Entitled ‘Information Security Governance – raising the game’, the report outlines how adopting a governance-style approach can lift security out of its technical ‘comfort zone’ and into a wider business context.
The ISF argues that while corporate governance is well-known and common practice, even obligatory, within the corporate environment, governance itself is not always present in information security – a critical part of any business. However, when the security function does adopt governance, it leads to better engagement with senior executives and other corporate governance functions, helping to foster better understanding, minimise risk and limit reputational damage.
The report’s author and ISF Principal Analyst, Adrian Davis, comments: “Corporate information is becoming much more complex because the technologies and processes to manage it are becoming more complex. At the same time, information is much more susceptible to attack or abuse, as we’ve witnessed many times this year already. This new report shows how information security governance can become an integral part of corporate governance, demonstrating to a company’s stakeholders – customers, partners, shareholders and regulators – that corporate data is being protected according to industry best practice.”
As with each new ISF report, ‘Information Security Governance – raising the game’ offers practical step-by-step guidance for businesses via a comprehensive security governance framework, developed using ISF Member experience, analysis, research, tools and workshops. This framework enables Members to demonstrate how information security can:
· Deliver value to stakeholders: Improve effectiveness and efficiency; meet stakeholder requirements; enable business initiatives; and integrate with enterprise processes
· Achieve strategic goals: Execute strategic objectives; set and refine information risk appetite; sustain buy-in and commitment; and maintain security requirements
· Provide information risk assurance: Oversee assurance programme; implement risk assessment; ensure compliance; manage supply chain risk; and monitor and report on assurance.

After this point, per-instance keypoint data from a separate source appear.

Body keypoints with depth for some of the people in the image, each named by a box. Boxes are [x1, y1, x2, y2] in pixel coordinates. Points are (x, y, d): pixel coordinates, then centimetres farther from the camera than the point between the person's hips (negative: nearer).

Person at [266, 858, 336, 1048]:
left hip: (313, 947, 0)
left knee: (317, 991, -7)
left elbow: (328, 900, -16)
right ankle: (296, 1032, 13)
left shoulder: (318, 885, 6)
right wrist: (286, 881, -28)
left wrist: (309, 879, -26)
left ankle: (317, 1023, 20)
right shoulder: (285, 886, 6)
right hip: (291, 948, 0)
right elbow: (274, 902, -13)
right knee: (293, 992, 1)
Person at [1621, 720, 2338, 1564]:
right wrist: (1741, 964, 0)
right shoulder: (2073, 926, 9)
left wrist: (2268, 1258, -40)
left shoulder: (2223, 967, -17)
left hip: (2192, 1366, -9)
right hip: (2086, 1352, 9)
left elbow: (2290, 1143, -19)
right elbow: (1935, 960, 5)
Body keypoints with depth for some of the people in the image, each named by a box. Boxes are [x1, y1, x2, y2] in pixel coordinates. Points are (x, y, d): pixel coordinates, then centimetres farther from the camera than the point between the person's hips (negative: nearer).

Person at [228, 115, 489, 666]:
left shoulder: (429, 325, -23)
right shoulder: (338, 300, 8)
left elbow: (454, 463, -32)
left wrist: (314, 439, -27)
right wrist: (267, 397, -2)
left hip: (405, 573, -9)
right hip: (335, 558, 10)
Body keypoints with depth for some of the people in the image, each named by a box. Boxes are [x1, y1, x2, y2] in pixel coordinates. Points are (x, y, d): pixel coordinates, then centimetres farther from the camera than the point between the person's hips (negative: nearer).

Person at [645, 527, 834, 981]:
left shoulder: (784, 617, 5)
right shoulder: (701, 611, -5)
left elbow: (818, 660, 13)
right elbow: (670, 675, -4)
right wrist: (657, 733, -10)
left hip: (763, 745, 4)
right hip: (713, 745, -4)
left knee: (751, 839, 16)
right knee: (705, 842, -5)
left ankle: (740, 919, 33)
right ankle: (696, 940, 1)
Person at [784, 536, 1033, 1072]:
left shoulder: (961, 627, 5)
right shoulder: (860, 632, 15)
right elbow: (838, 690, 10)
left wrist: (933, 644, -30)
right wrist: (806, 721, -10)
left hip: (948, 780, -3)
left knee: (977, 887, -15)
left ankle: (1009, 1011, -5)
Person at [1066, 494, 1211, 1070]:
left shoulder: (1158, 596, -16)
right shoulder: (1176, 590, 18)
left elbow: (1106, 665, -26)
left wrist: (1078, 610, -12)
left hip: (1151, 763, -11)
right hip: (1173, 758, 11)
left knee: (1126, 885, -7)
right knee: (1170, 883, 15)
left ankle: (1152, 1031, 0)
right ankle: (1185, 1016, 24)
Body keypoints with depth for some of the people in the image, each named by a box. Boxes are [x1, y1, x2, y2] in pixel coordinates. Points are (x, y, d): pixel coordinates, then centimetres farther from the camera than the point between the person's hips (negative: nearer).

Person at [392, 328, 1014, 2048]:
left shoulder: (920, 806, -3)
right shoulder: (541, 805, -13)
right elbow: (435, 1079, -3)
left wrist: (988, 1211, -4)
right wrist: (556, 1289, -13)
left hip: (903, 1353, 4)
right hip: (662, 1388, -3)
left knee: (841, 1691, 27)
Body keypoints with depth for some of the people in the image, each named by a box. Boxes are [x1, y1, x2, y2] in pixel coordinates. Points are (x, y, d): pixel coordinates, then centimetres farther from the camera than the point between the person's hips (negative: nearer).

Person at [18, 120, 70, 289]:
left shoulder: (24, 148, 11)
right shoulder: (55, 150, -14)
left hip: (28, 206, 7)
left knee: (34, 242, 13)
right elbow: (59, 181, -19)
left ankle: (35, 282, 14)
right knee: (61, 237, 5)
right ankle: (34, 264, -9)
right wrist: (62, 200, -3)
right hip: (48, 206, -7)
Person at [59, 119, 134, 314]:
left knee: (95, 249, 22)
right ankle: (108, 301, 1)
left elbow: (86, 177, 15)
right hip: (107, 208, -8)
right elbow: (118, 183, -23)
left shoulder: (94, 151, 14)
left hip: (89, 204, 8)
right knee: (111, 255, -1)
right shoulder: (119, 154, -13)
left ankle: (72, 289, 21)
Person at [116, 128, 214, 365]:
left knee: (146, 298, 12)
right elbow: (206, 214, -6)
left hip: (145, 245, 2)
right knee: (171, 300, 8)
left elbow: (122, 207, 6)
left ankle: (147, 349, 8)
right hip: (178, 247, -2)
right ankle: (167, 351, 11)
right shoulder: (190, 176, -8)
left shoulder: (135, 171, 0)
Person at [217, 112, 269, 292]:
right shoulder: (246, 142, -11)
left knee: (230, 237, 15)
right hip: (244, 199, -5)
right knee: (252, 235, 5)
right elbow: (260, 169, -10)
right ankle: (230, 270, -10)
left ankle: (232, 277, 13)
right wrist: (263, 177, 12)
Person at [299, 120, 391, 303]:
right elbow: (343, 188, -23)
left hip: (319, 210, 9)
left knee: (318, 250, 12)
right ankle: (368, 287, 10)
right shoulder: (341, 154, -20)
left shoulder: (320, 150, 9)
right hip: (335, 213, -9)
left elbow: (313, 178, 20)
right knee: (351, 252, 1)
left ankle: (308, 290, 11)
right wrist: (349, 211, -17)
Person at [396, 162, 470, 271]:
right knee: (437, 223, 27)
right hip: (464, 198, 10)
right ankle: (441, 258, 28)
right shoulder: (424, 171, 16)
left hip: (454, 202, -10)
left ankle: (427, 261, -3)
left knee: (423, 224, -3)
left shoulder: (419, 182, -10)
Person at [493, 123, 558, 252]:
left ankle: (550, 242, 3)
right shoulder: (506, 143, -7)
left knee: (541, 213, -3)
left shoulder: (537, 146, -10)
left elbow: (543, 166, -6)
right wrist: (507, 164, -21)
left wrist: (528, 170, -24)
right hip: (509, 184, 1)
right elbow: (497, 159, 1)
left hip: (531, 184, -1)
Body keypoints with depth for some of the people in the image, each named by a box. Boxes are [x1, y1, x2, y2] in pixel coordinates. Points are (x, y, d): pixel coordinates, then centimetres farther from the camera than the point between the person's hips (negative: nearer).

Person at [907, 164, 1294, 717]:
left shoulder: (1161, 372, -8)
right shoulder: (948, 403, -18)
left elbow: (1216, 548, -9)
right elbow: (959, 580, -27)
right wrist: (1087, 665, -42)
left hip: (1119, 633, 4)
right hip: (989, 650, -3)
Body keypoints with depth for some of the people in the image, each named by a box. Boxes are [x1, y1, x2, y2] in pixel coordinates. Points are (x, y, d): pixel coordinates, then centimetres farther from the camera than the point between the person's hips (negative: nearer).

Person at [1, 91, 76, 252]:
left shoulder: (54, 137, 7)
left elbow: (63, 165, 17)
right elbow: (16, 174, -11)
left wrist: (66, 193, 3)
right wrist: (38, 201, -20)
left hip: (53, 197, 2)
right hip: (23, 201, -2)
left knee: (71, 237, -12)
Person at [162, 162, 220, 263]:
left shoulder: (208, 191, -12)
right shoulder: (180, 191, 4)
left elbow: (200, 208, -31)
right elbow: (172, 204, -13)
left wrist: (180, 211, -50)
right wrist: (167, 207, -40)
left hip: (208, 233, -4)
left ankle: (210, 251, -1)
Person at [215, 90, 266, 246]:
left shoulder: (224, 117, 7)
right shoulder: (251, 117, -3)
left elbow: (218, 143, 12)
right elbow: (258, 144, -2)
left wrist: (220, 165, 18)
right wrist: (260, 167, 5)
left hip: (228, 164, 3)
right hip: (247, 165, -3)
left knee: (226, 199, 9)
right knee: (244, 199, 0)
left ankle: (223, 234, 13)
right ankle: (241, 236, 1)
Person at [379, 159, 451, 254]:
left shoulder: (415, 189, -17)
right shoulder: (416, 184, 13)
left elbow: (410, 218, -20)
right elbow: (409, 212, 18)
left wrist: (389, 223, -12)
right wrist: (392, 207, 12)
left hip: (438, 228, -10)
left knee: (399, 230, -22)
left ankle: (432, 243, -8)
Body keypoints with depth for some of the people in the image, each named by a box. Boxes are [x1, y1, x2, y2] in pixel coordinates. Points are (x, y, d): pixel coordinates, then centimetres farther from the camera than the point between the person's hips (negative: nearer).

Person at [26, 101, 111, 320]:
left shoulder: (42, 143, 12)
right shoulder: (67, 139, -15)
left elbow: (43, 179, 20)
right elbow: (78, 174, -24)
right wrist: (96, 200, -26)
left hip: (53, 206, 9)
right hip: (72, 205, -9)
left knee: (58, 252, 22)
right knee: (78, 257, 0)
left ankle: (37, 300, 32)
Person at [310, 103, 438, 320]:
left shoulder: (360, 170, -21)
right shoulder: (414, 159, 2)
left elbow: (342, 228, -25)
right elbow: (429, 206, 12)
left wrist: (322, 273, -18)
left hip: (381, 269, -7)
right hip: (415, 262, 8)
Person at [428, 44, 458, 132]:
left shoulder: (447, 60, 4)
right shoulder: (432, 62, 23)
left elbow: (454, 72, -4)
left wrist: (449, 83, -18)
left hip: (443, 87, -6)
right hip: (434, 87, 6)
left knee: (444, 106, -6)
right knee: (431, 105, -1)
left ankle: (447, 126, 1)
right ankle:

“As information security governance is an emerging concept and yet to be fully realised and understood by many organisations, this report is unique in providing practical hands-on guidance,” adds Adrian Davis. “It outlines the key components you need to have in place for effective information security governance, pointers to additional ISF materials and information to help determine if your current governance framework measures up, and most important, tools to check its levels of maturity.”
An executive summary of the ‘Information Security Governance – raising the game’ report is available from the ISF website at: https://www.securityforum.org/?page=publicdownloadisg . The report also points to the new version of the ISF’s Standard of Good Practice (SoGP) launched in September 2011 and the ISO/IEC 27014 standard to help in the development of information security governance.